En 2008, par la magie du monde de l’Internet, un homme s’intéresse à ce que je fais, lui à Paris, moi à Sherbrooke…  Tout comme moi quelques années plus tôt avec une entreprise américaine, Samuel découvrait qu’il n’était pas seul au monde à admirer et aimer le design des appareils d’autrefois…Depuis quelques temps, ce nouveau passionné du frigo, achète un après l’autre des trésors ici et là aux alentours et dans Paris où il vit depuis toujours. De 2008 à 2015, Samuel aura traversé l’océan 5 ou 6 fois pour des stages de 3 à 7 semaines avec moi ! Frigo Collection à Paris prends forme de plus en plus depuis 2015…

 

Été 2010, plus de 100 de mes appareils  sont dans 2 granges chez des amis qui vendent leur ferme près de Richmond.  Je dois donc relocaliser cet inventaire et en profiter pour améliorer les conditions d’entreposage qui ne sont pas idéales à long terme.  J’ai donc loué un local-entrepôt où il est à présent facile d’y recevoir des clients pour voir près de 100 appareils sous le même toit. Je continue mes restaurations dans mon atelier à la maison. Je peux dorénavant amener mes clients à ce local pour présenter mes appareils prêts à vendre et une bonne partie de mon inventaire à restaurer qui était beaucoup moins accessible avant.

 

Les ventes et les contrats de restaurations augmentent d’année en année et la logistique du garage 12 pieds par 27 pieds pour restaurer  plus de 2-3 appareils à la fois n’est plus possible ! Antique Electro doit changer de forme pour améliorer son efficacité.

 

Depuis l’été 2015, c’est à partir du 27 De La Glacière à Sherbrooke que les restaurations d’Antique Electro se font ! Ce nouvel atelier, bien situé et surtout plus grand donne un nouvel envol à mon entreprise que je considérais jusque là d’artisanale. C’est avec l’aide de mes fils et de mon père que j’ai aménagé ce nouveau local durant l’été. Le nombre de restaurations à faire grandissant et les dépenses plus élevées me font prendre conscience que je dois avoir de l’aide pour sortir plus rapidement le travail à faire. Mon père m’a donné beaucoup de son temps depuis 2013 pour m’aider quelques heures par semaine, parfois même quelques jours ! Je me dis donc qu’un 2 iè gars pourrait avoir suffisamment de travail avec moi ! Mais qui ? C’est donc après quelques bières avec mon jeune frère Jonathan, technicien lui aussi pour Le Réparateur, que « Le gars » était trouvé ! Les derniers mois 2015 à 2 jours semaine m’ont convaincu que c’est lui « la relève d’Antique Electro ». Il a donc lui aussi abandonné son emploie pour Le Réparateur et est depuis 2016 pratiquement à temps plein avec moi. Amenez-en des projets !

 

Je travaille maintenant à structurer, organiser et renforcer l’entreprise pour améliorer mes délais, assurer un roulement de restaurations et de ventes dans un seul but : faire de plus en plus de clients heureux et satisfaits pour ainsi  assurer l’avenir d’Antique Electro 2.0…

 

 

Merci à tous mes proches et à tous mes clients qui croient en moi et qui m'encouragent à continuer!

 

François Dubuc

 





Depuis quand les gens peuvent-ils cuirent leurs aliments grâce à l'électricité? Je ne m'étais jamais vraiment posé la question avant de connaître Antique Appliances aux Etats-Unis. Cette entreprise de vente et de restauration de vieux appareils m'a appris qu'il y avait des cuisinières électriques dès le début des années 1920... Y en avait-il avant ?

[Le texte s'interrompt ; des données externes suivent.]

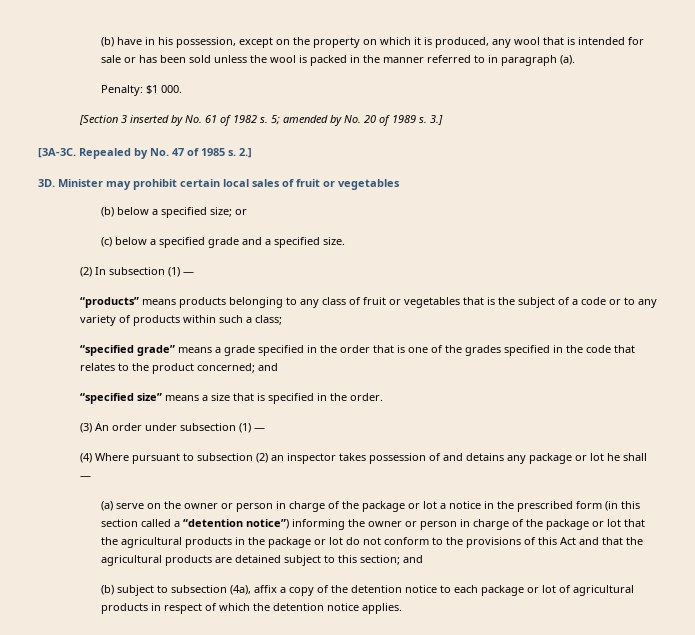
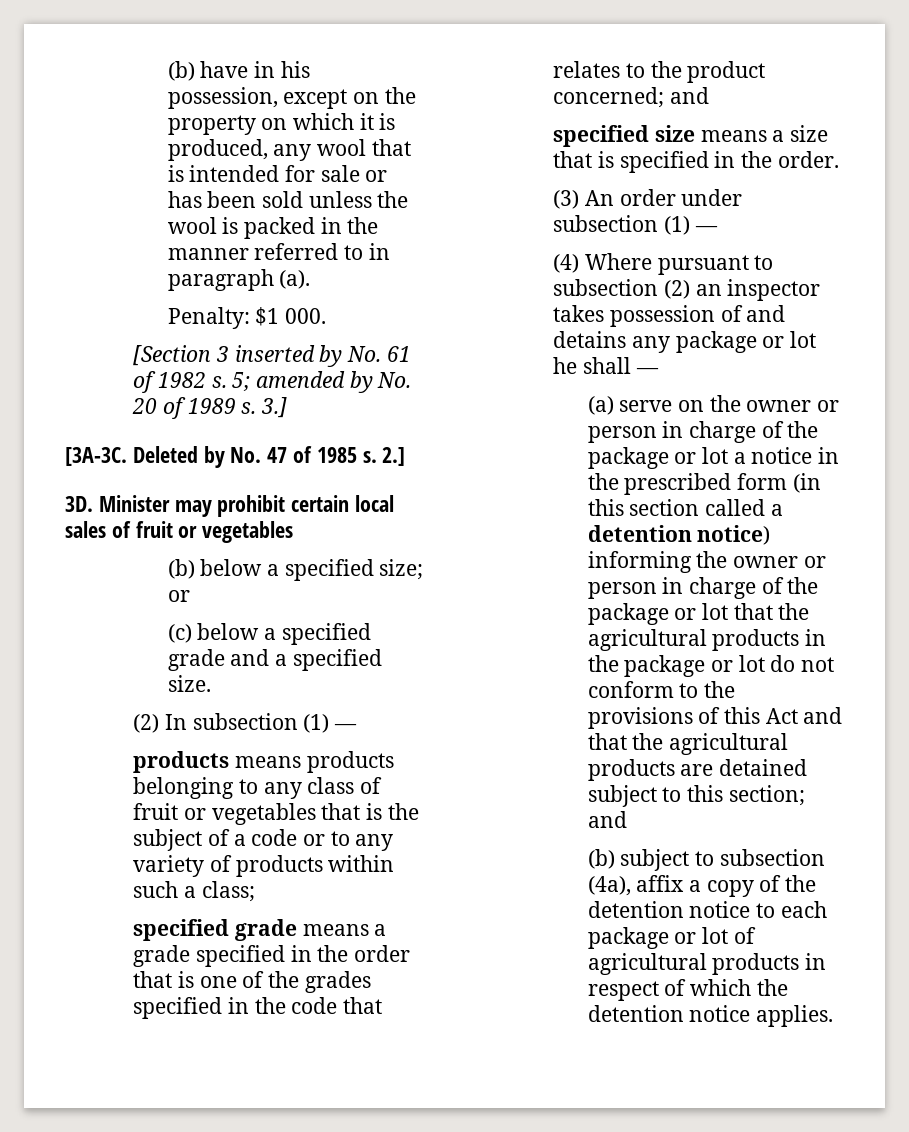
[79,148,131,159] Repealed -> [132,446,198,463] Deleted
[79,297,139,308] “products” -> [133,751,230,773] products
[79,345,175,356] “specified grade” -> [133,919,298,941] specified grade
[79,393,162,404] “specified size” -> [553,125,696,147] specified size
[182,519,289,529] “detention notice”) -> [587,525,771,545] detention notice)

Mes recherches m'ont amené à me poser une autre question: depuis quand y a t-il de l'électricité dans ma ville? J'ai trouvé cette réponse sur le site d'Hydro- Sherbrooke : le 24 juin 1880, les sherbrookois voient pour la première fois l'éclairage électrique. Le cirque Forepaugh en fait la démonstration lors d'une représentation. Sherbrooke compte alors 8000 habitants. En avril 1888, plusieurs hôtels, magasins et bureaux de la rue Wellington sont enfin alimentés en électricité. La Royal Electric Co. Compte alors une cinquantaine de clients. La construction de centrales hydroélectrique, comme à Sherbrooke, devient de plus en plus répandue dans les grandes villes et ce à travers le monde.

Plusieurs utilisations de l'électricité dans la vie quotidienne font leurs apparitions. C'est dans les années 1890 que la cuisinière électrique fait son entrée dans l'histoire. Différents spécimens seront présentés lors d'expositions, en 1891 au Crystal Palace de Londres, en 1892 à l'exposition colombienne de Chicago et la « Shindler-Jenny » (cuisinière électrique complète, brevetée) à l'exposition nationale suisse à Genève en 1896. Au début des années1890, le modèle Silent Servent de Copeman est reconnu comme la première cuisinière électrique commercialisée au Québec, on l'appellera aussi « la cuisinière sans flamme ».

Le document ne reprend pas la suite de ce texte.